Last Updated: Friday - 09/24/2010
Week of November 18, 2002
Church objects to plan for school lawsuits
Ottawa may sabotage its own initiative, says CCCB spokesman
By ART BABYCH Canadian Catholic News Ottawa
A plan to speed up the settlement of thousands of Indian residential school lawsuits may go before the federal cabinet soon but the question of whether the churches will be involved is up in the air.
Quoting unnamed sources, The Canadian Press reported Nov. 10 that the plan, which would move the lawsuits out of the courts and into the hands of adjudicators, is set to go before cabinet by the end of November. Ottawa would pay 70 per cent of the validated claims based on an established grid of offences, it said.
Abuse victims would have to turn to the Church and religious organizations that ran the schools on contract to the federal government for the remaining 30 per cent.
But Gerry Kelly, aboriginal affairs advisor for the Canadian Conference of Catholic Bishops, says that by tying the 70 per cent figure to its resolution framework Ottawa "may sabotage its own initiative."
If the news report is accurate, "What the government is doing is placing a condition on Church participation in such framework," Kelly said in a CCN interview Nov. 12. "And it is unacceptable."
The figure of 70 per cent means that "the government is going to offload to the plaintiff 30 per cent of the compensation award regardless of whether or not there's a Church organization that has the capacity or the obligation to assume the remaining 30 per cent," said Kelly.
"It imposes an arbitrary figure in terms of apportionment and the government already knows that the 30 per cent number is unsustainable by the churches."

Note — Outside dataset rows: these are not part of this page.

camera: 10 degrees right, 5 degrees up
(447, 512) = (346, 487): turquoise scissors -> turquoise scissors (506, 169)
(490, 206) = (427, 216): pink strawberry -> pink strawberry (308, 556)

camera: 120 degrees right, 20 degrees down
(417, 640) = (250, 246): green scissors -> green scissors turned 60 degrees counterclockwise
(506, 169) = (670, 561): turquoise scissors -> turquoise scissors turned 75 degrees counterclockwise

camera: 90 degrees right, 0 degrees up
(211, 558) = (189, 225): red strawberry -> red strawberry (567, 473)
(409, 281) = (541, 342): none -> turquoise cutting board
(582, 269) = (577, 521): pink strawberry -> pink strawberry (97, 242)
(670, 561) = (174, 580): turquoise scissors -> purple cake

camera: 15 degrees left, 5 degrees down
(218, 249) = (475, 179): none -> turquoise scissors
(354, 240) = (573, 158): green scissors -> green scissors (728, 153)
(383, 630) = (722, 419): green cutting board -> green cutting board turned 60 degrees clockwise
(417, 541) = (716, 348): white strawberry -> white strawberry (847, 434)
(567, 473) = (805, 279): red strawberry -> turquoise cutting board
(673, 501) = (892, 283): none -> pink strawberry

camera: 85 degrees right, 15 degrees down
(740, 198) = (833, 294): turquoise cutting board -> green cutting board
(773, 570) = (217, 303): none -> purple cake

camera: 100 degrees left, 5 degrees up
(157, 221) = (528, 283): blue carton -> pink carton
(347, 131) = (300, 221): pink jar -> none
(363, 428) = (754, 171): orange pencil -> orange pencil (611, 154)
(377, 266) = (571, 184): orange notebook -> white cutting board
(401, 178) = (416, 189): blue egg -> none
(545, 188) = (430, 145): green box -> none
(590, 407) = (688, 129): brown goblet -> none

If the government insists on agreements based on the 70 per cent formula, "It is not going to get the participation of Church organizations, even to the process of validation," said Kelly. "It may be a decent process but to tag onto that such an arbitrary element that has been the subject of negotiations and disagreement for the last three years" is unacceptable, he said.
Talks between the churches and the federal government broke down a year ago after Ottawa unilaterally agreed to pay 70 per cent of the cost of abuse claims reached out of court. The churches wanted a more comprehensive deal taking into account their ability to pay and a long-term healing process.
The Canadian Press report said that a team of adjudicators would reach settlements with 75 per cent of the more than 12,000 plaintiffs within seven years.
Catholic Church organizations are named in 73 per cent of the lawsuits and Anglican organizations in 18 per cent.